Agressões físicas e verbais entre o casal ou a família, falta de diálogo, de disciplina, carinho, disponibilidade, tolerância, sensibilidade, ou até depressão, narcisismo, traumas de infância e inexperiência são alguns dos pontos que os adultos eventualmente devem reconhecer para que não gerem reações emocionais nos filhos e possam prejudicar seu desenvolvimento.
"Muitas vezes, não há a intenção dos pais em transferir seus problemas aos filhos, muito menos os comportamentos que nem eles identificam como problemáticos. Isso nos faz pensar que ser uma boa mãe ou um bom pai exige um exercício constante de humildade e reflexões sobre seus atos e valores", acrescenta Mendes.
Mesmo que os pais não tenham culpa direta sobre os comportamentos dos filhos e problemas em casa, é importante que eles aprendam em acompanhamento psicoterápico sobre como agir de maneira construtiva e equilibrada. Isso ajuda a reconhecer situações atípicas, iniciar conversas, ter paciência e poder de convencimento com crianças e adolescentes relutantes em ser ajudados.
É pelo bem da família inteira
Havendo indicação apropriada para que crianças e adolescentes façam terapia, espera-se que sejam ajudados e melhorem no comportamento.

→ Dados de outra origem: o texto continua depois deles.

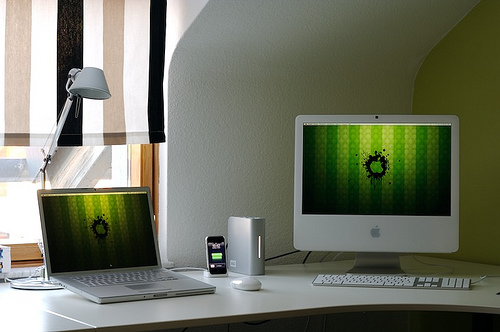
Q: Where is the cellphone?
A: Between the desktop and laptop.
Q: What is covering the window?
A: Window shade.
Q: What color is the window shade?
A: Black white and tan.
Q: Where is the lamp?
A: Above the laptop.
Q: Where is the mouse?
A: In front of the cell phone.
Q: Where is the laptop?
A: In front of the window.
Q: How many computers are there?
A: Two.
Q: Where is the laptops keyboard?
A: Attached.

Em geral, eles se sentem mais seguros para se expressar, valorizados e compreendidos por serem ouvidos, aprendem como lidar com as emoções e os acontecimentos da vida e até aprendem técnicas simples de atenção plena.
Por outro lado, se os pais não dão importância em querer se conhecer e tratar suas questões pessoais, muitas situações e fatores que poderiam explicar ou dar pistas sobre os comportamentos ou demandas das crianças permanecem ocultados, podendo dificultar e até inviabilizar a condução e evolução terapêutica com elas.
Nesses casos, o terapeuta, percebendo que os pais é que estão com problemas, sobretudo quando sem perceberem tomam o tempo que seria do filho com suas próprias insatisfações pessoais e conjugais, pode tentar como estratégia deixar que falem à vontade para, depois, com base nessa experiência de colocar tudo para fora, discutir a necessidade de fazerem terapia, informa Cynthia Borges, psicóloga pela UEL (Universidade Estadual de Londrina).
"Em alguns casos, após o terapeuta apontar suas impressões, há pais que demonstram perceber a relação de seu comportamento com o do filho e concordam com o término da terapia da criança ou do jovem, iniciando seu próprio processo de terapia pessoal. Entretanto, outros não concordam, impedindo infelizmente os ganhos de uma psicoterapia bem indicada para os problemas reais", conclui a psicóloga.